Bailey’s sister was at home while Bailey spoke with CNN. Her sister confirmed that she would not receive the vaccine, but declined to be interviewed about it. She said her comments would not be suitable for television.

“Our lives have changed. Our lives will never be the same after Covid,” Bailey said. “And when I say that, I mean our country. We will never be the same again because of Covid.”

In Arkansas, Covid-19 cases rise as state combats vaccine skepticism
Sunny, the other nurse from Arkansas, used TikTok last year to let off steam and used her account to publicize what the nurses were going through. She has since racked up nearly 140,000 followers with a mix of nurse-related comedies and poignant stories about life on Covid soil.

Other nurses texted her thanking her for speaking up.

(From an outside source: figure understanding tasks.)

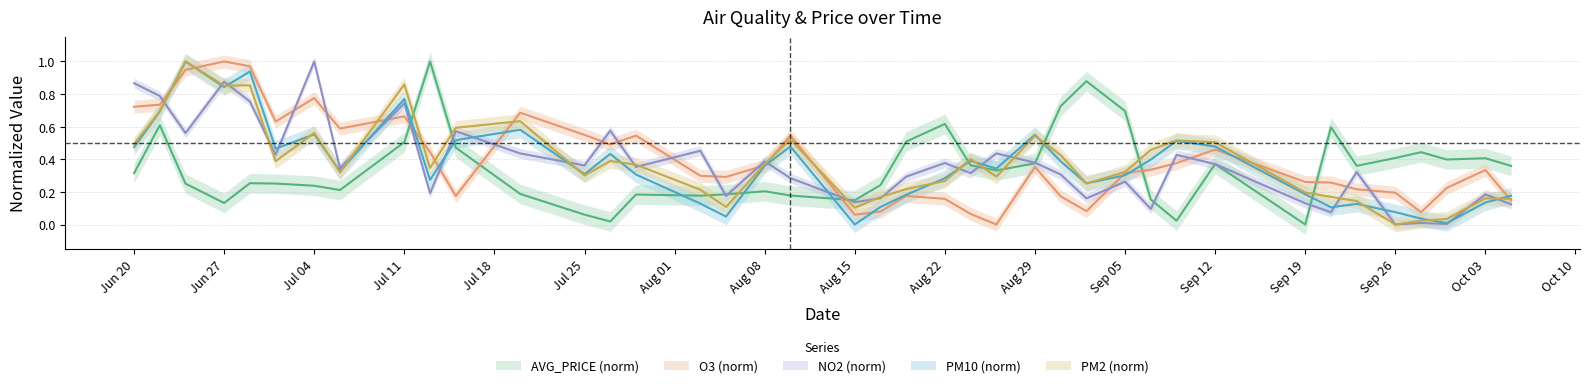

At how many categories does at least one series exceed 0?

40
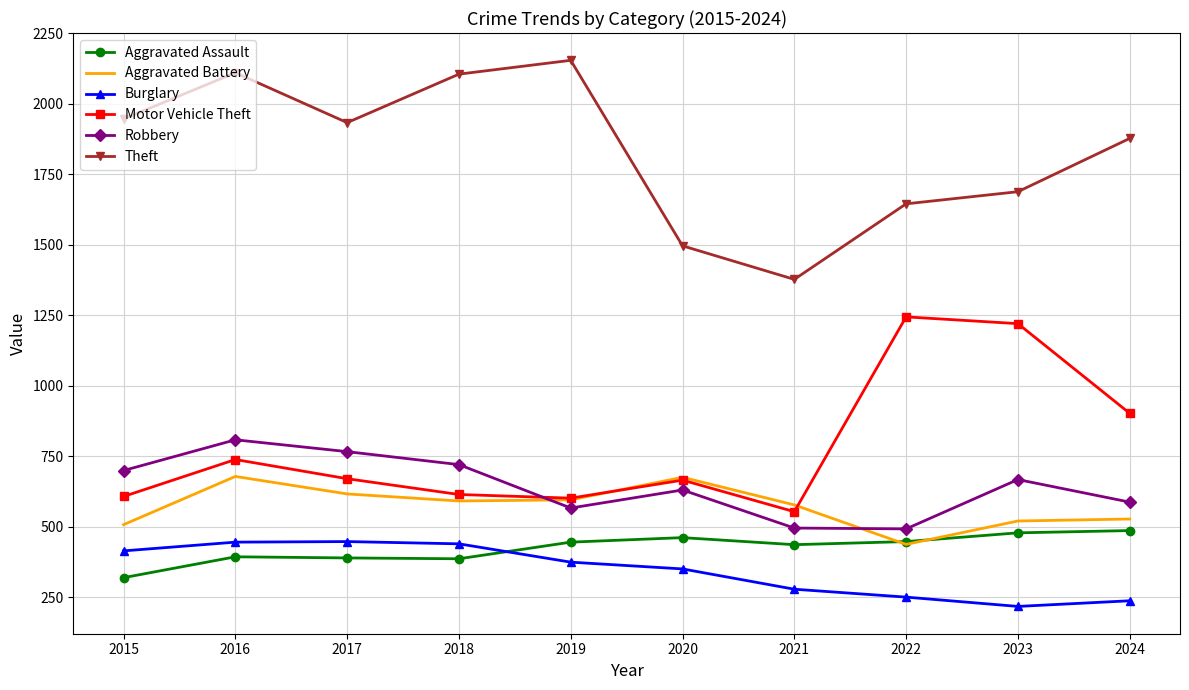

What is the average value of the Burglary series?

345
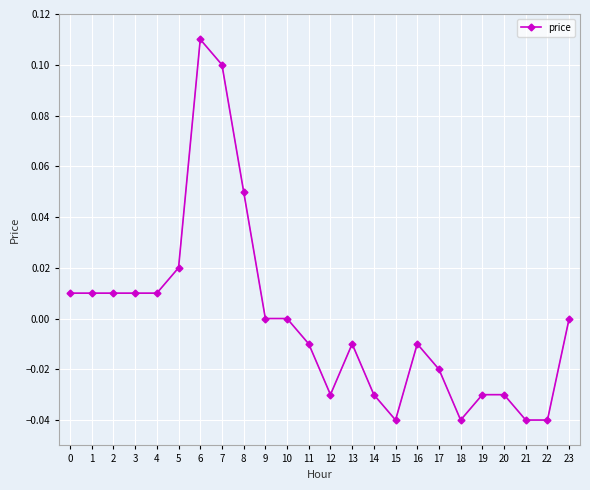

Count the number of categories in the chart.

24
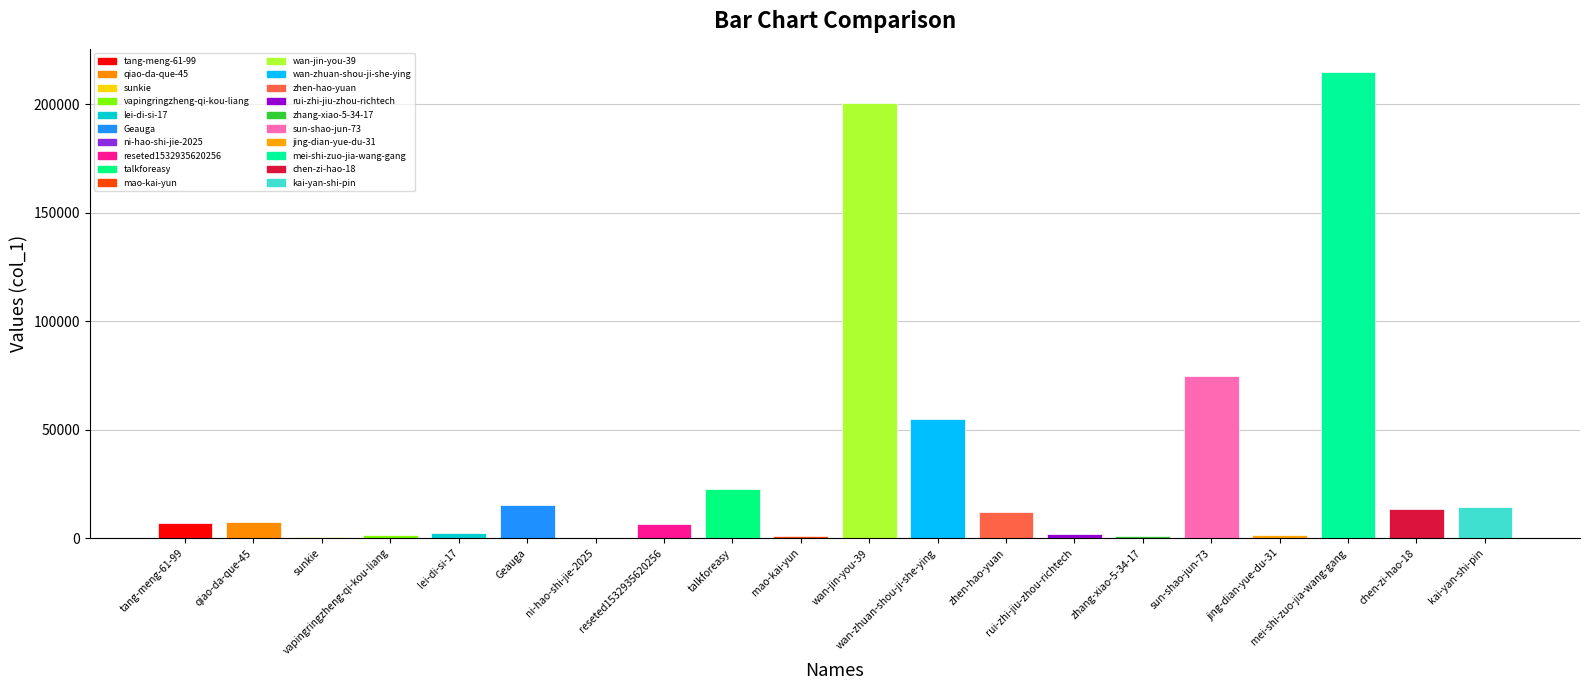

At which label does the data first exceed 7442?

Geauga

But his videos weren’t always well received.

“I am called a crisis actor all the time,” she said, referring to the conspiracy theory that victims of mass casualty events are actually actors paid by the government. “It’s my thing now to respond to hateful comments with, ‘For just $ 10 on my Venmo account, I’m going to tell you the truth about Covid-19 and the crisis. “”

So far, she says she’s made around $ 100. “I’m just like ‘Isn’t the crisis game real. And Covid is real. Surprise! I said I would tell you the truth, not the truth you wanted to hear.'”

When Sunny meets Covid deniers in real life, she says she usually cries and then awkwardly walks away. She even saw it within her own family.

“My own dad – whom I love and who is a great person – I had to show him, like, no it’s real,” she said. He was slowly convinced by “looking at what it did to me personally – getting phone calls from me while at work where I’m just crying… There have been so many deaths.”

He got vaccinated.

CNN’s Eric Levenson contributed to this report.